Yamazaki Kazuhiro, Minatoya Kenji, Sakamoto Kazuhisa, Kudo Masafumi, Fukumitsu Ken, Kobayashi Takashi, Okajima Hideaki
Division of Cardiovascular Surgery, Department of Surgery, Shimane University Faculty of Medicine, Izumo, Shimane, Japan.
Department of Cardiovascular Surgery, Graduate School of Medicine, Kyoto University, Kyoto, Japan.
Surg Case Rep. 2024 Feb 9;10(1):36. doi: 10.1186/s40792-024-01834-9.
Acute pancreatitis caused by surgical procedures may occur less frequently in surgeries for aortic aneurysm involving the abdominal branch. However, in such cases, the associated mortality rate increases significantly. There have been few reports on abdominal aortic aneurysm surgery after pancreatoduodenectomy; as such the incidence of postoperative pancreatitis remains unclear.

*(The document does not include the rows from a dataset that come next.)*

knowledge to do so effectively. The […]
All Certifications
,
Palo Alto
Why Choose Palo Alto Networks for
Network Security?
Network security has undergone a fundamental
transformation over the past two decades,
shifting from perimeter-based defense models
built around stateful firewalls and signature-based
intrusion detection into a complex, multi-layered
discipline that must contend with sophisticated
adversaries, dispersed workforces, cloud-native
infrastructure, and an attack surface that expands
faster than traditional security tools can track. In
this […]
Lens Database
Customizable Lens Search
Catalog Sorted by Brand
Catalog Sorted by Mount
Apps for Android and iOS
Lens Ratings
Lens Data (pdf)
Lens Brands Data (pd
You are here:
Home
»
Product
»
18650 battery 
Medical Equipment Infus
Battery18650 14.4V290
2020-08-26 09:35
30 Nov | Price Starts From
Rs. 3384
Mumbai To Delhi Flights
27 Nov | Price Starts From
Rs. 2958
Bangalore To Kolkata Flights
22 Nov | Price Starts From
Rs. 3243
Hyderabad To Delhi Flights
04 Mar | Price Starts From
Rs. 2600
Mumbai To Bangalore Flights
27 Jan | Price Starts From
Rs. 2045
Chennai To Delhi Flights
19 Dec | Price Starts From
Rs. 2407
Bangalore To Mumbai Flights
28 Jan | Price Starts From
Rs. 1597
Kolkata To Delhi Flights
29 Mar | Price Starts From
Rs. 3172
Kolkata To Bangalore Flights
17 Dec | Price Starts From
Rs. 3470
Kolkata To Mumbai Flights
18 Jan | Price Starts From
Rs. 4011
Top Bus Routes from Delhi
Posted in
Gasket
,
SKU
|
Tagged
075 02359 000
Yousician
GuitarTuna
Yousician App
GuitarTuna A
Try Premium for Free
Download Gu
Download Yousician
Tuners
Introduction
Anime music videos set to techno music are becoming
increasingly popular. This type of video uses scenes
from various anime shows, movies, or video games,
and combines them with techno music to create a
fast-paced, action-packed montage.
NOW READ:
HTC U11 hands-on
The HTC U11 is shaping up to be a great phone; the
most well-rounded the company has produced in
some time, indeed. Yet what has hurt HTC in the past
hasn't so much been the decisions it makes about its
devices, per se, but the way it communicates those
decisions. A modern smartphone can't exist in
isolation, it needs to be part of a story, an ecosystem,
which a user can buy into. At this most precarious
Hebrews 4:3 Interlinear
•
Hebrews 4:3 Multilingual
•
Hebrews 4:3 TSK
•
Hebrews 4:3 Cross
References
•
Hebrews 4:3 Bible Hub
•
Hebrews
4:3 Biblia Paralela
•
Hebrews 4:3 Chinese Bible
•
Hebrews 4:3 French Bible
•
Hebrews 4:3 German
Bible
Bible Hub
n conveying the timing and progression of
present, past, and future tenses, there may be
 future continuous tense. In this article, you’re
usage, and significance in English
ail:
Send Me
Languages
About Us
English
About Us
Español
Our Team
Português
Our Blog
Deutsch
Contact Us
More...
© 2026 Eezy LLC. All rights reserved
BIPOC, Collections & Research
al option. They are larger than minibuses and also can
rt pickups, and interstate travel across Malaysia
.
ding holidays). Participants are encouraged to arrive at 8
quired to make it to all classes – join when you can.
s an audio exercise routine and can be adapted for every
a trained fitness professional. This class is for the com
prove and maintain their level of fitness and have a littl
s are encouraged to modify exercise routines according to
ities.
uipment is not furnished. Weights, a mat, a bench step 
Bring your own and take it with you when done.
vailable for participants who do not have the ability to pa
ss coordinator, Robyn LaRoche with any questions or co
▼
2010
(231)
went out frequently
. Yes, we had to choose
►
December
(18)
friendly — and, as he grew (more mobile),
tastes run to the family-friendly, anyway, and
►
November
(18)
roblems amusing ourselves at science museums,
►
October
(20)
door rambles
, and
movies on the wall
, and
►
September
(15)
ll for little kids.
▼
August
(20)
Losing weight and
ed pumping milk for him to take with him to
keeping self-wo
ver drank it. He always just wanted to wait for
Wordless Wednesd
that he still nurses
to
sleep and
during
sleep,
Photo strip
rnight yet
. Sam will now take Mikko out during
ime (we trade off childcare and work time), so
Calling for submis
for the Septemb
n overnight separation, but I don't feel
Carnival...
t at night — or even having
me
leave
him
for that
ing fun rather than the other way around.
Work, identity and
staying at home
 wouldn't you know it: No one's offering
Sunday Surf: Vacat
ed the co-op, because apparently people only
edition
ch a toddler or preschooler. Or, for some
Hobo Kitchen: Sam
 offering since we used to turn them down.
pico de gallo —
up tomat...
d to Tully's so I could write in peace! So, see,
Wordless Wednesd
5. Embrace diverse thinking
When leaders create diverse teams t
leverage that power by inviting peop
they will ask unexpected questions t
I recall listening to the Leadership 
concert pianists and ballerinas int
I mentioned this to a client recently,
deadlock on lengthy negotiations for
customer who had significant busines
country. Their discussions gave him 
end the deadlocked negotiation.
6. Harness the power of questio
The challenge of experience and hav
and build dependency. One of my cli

Two cases of pararenal artery aortic aneurysm after pancreaticoduodenectomy and endovascular aneurysm repair (EVAR) for an abdominal aortic aneurysm are reported. In the first case, a 74-year-old man was diagnosed with abdominal aortic aneurysm and duodenal cancer 6 years earlier and underwent pancreaticoduodenectomy after EVAR. Subsequently, the abdominal aorta expanded to 58 mm at the level of the renal artery proximal to the EVAR site. Graft replacement was performed through a left thoraco-retroperitoneal incision. However, the patient died from acute pancreatitis, believed to be caused by intraoperative manipulation. Given this initial experience, in the second case, a 77-year-old man had undergone a pancreaticoduodenectomy for a gastrointestinal stromal tumor 17 years earlier and EVAR for an abdominal aortic aneurysm 10 years earlier. The abdominal aorta had expanded to 50 mm immediately below the right renal artery on the proximal side of the EVAR. Subsequently, hematuria was noted, and he was diagnosed with right ureteral cancer. Autologous transplantation of the left kidney and EVAR was performed avoiding manipulation of the area around the pancreas and achieved good results. Combined right renal and ureteral resections were performed 20 days after EVAR.
While performing aortic surgery after pancreaticoduodenectomy, surgeons should avoid manipulating tissues around the pancreas.
在涉及腹部分支的主动脉瘤手术中,手术引起的急性胰腺炎可能较少发生。然而,在这种情况下,相关死亡率会显著增加。关于胰十二指肠切除术后腹主动脉瘤手术的报道很少;因此,术后胰腺炎的发生率仍不清楚。
报告了两例胰十二指肠切除术后肾旁动脉主动脉瘤及腹主动脉瘤腔内修复术(EVAR)的病例。第一例,一名74岁男性6年前被诊断为腹主动脉瘤和十二指肠癌,在接受EVAR后进行了胰十二指肠切除术。随后,腹主动脉在EVAR部位近端肾动脉水平扩张至58毫米。通过左胸腹膜后切口进行人工血管置换。然而,患者死于急性胰腺炎,据信是由术中操作引起的。鉴于这一初步经验,在第二例中,一名77岁男性17年前因胃肠道间质瘤接受了胰十二指肠切除术,10年前因腹主动脉瘤接受了EVAR。腹主动脉在EVAR近端右侧肾动脉下方立即扩张至50毫米。随后出现血尿,他被诊断为右输尿管癌。进行了左肾自体移植和EVAR,避免了对胰腺周围区域的操作,取得了良好效果。在EVAR后20天进行了右肾和输尿管联合切除术。
在胰十二指肠切除术后进行主动脉手术时,外科医生应避免操作胰腺周围的组织。